Hip-hopping M.D. has just begun to dance
Med School M.D., HSPH master Coleen Sabatini is way too busy to rest on her laurels
Listening to Coleen Sabatini is exhausting. You feel like you lead a sluggish life when the 28-year-old talks about all she’s done – besides earn a combination M.D. degree from Harvard Medical School and master’s from the Harvard School of Public Health.
Sabatini not only worked the past five years with the Student National Medical Association improving the health of minorities in Boston, she was elected the regional director of that organization and served on its board of directors. She not only mentored and tutored a Latina adolescent girl, she became a co-coordinator of the Martha Eliot Health Center Mentoring Program. One summer she volunteered to provide health care to impoverished people in the Dominican Republic. Before traveling for a month to study the health system of Cuba, she coordinated a book drive to bring public-health texts and children’s books to that country’s libraries. A former dancer, she organized a class and taught hip-hop to her fellow medical students.
What was the best part of her last five years? “My classmates … and the third year of med school when we left the classrooms and started seeing patients,” she answers. “Helping people is why I came to med school, and it was both an awesome responsibility and privilege to start doing it.
What was the worst part? “The third year,” she answers again. “The quality of life goes down with the number of hours you work, and some weeks you put in a hundred hours. I was running on adrenaline. You have to keep telling yourself, ‘This is why I’m here. You don’t need television and you can cut back on sleep.’”
The fire was always there
Tall, thin, blonde, and enthusiastic, Sabatini can’t remember when she didn’t have a passion to help others. “The fire was always there,” she says.
At age 13, Sabatini volunteered to aid the children of migrant farm workers in her native Colorado. “Checking them for lice and serving them breakfast because there was no food at home was a turning point for me,” she recalls. “Before, I took for granted all the advantages I enjoyed. The poverty, struggle for food, and the harsh working conditions raised issues in my mind that I’ve never forgotten.”
Besides helping people, Sabatini dreamed of being a dancer. “Dancing allows me to express my thoughts and emotions to other people without the restrictions of words,” she notes. “It also aids my concentration, determination, and the ability to remain calm and focused in adversity. But I realized quickly that it would never take the place of service.”

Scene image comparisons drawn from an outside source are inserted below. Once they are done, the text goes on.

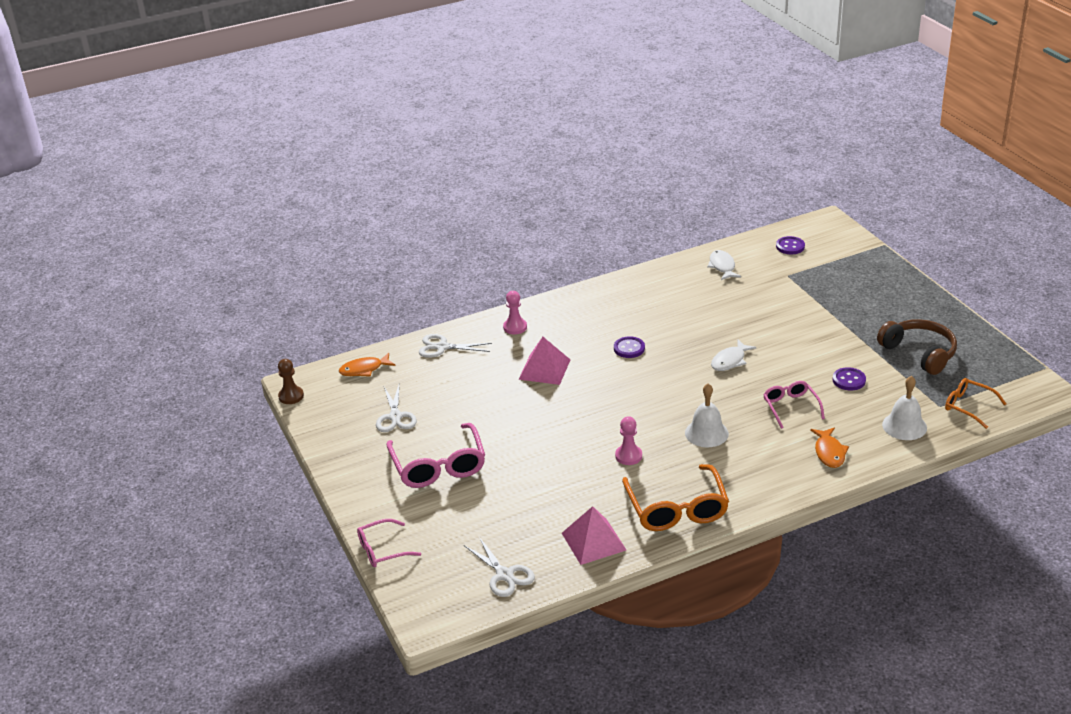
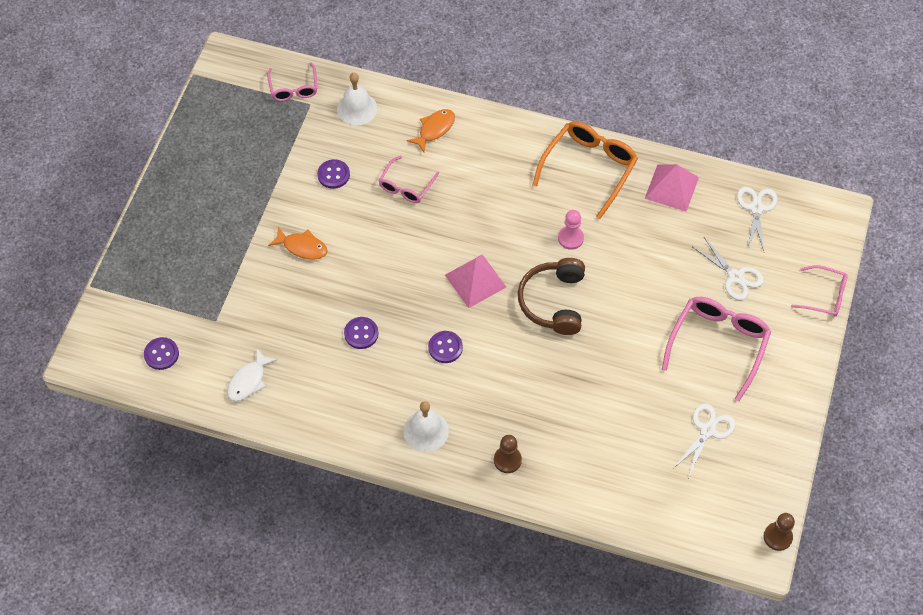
camera: 140 degrees left, 25 degrees up
orange fish [339,353,396,377] -> orange fish moved to [268,227,327,260]
white scissors [418,334,492,358] -> white scissors moved to [693,237,764,300]
pink pawn [503,291,527,334] -> brown pawn [494,435,522,473]
pink pyramid [518,337,570,385] -> pink pyramid moved to [445,254,506,308]
white bell [685,383,729,447] -> white bell moved to [403,401,449,452]
white fish [711,340,756,371] -> none
brown headphones [877,319,957,375] -> brown headphones moved to [518,258,585,335]
orange glasses [945,378,1006,429] -> pink glasses [267,63,317,101]
none -> purple button [344,317,379,349]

When she entered the University of California, San Diego, in 1993, Sabatini became intrigued with marine biology. “I get seasick easily so I decided to focus on preserving the ecology of the tidal zone,” she says.
But that was not enough. Sabatini plunged into community service. “I involved myself in a wealth of activities from environmental to civil rights causes, student government to grassroots organizing efforts, from student body president to membership in the African American Student Union and the Asian-Pacific Islander Student Alliance. With each activity I attempted to catalyze other students to become educated on political issues and involved in community service activities.”
After graduation, she bypassed the pleasures of wading in the warm tidal pools of southern California to take a job in public health. The position required working at both the County of San Diego Health and Human Services Agency and a local nonprofit organization that aids children. At the same time, she taught dance to children in poor communities, volunteered to provide fun activities for hospitalized kids, and helped organize youth to create positive social change in their communities.
As student-body president, she shared the commencement speakers’ platform with then-President Bill Clinton. When Dr. Robert Ross, a county medical official read about her speech in a local newspaper, he met with Sabatini and encouraged her to go to medical school.
“My work in public health and with Dr. Ross were pivotal experiences in my life,” she comments. “I had not considered medical school before, but it didn’t take much to sell me on the possibility. If I combined medicine with public health training, I’d be able to help a lot more people.”
Loves the operating room
Sabatini recalls applying to “about 20” medical schools, and feeling “absolutely ecstatic” over her acceptance to Harvard Medical School. She never envisioned becoming a surgeon, but found that, “I loved being in the operating room. The outcomes appealed to me – removing diseased tissues, restoring injured limbs, repairing birth defects. I was drawn to pediatric orthopedics.”
On June 20, Sabatini will report to Massachusetts General Hospital, the first step in a five-year program that will take her to different Harvard teaching hospitals.
Her goals are as big as her heart. “I want to be an outstanding orthopedic surgeon, to deliver the highest-quality care possible to my patients,” she says. “I also want to conduct research on how to raise the quality of that care. Finally, I hope to be active in improving the health care delivery system in the United States, as well as providing medical care and education abroad.”
You walk away from Coleen Sabatini feeling pretty sure she’ll do all those things and, possibly, more.